My 2 cents on the matter: this action would add [x] total shards, but this cluster currently has [x]/[x] maximum shards open;
When adding or searching data within an index, that index is in an open state, the longer you keep the indices open the more shards you use
- Each node can accommodate a number of shards, check how many shards a node can accommodate
"max_shards_per_node"
setting:
GET /_cluster/settings?include_defaults=true
Depending on the no of data nodes, you're going to have a max number of shards for your cluster, to check this just: GET _cluster/health
and check the active_shards
value (which represents the total number of active shards, including primary and replica shards).

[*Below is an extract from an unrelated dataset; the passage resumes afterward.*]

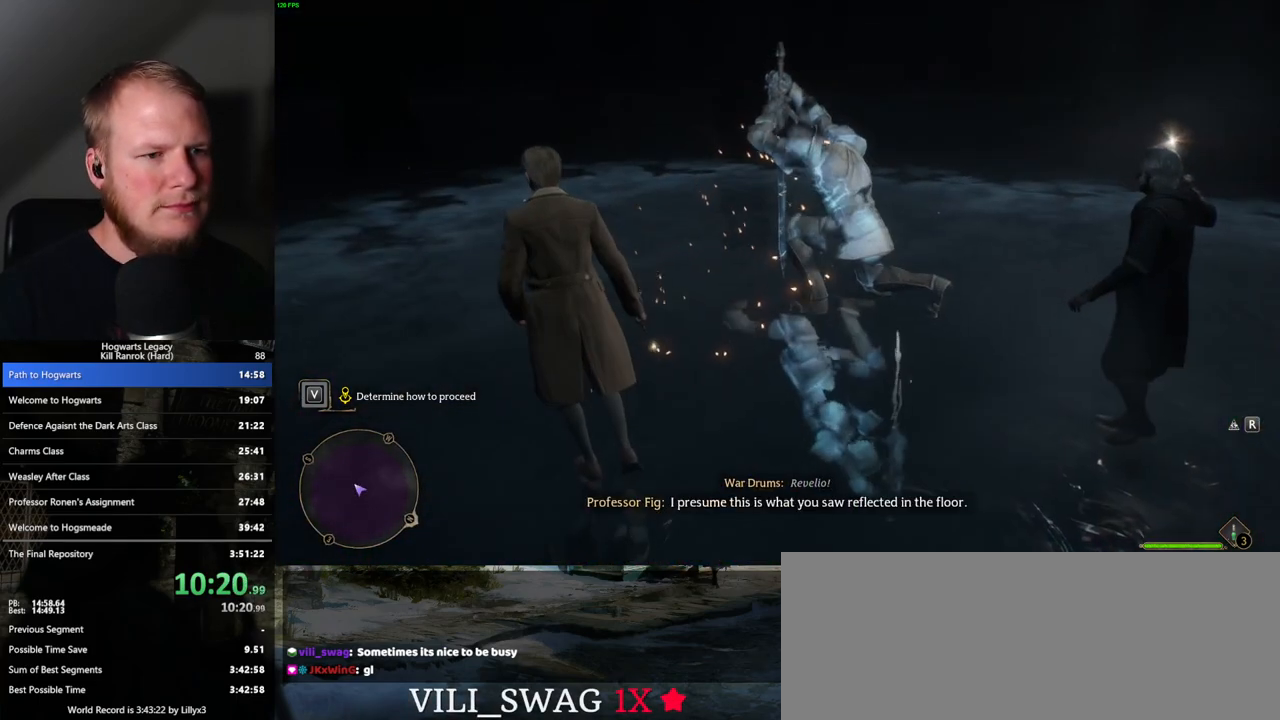
{"keys": ["w"], "mouse": [], "events": [[317, "a", "up"]]}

Potential solutions to reduce the no of shards:
- Reduce the no of replicas (a redundant copy of the data) for index:
PUT /<index>/_settings
{
"index" : {
"number_of_replicas" : 0
}
}
# check index setting "number_of_replicas" afterward
GET <index>/_settings
- Close a specific index (once an index is closed, you cannot add data to it or search for any data within the index)
POST /<index>/_close
- Add another data node to the cluster.
Last but not least:
Shard size matters because it impacts both search latency and write performance, too many small shards will exhaust the memory (JVM Heap) too few large shards prevent OpenSearch from properly distributing requests, a good rule of thumb is to keep shard size between 10–50 GB.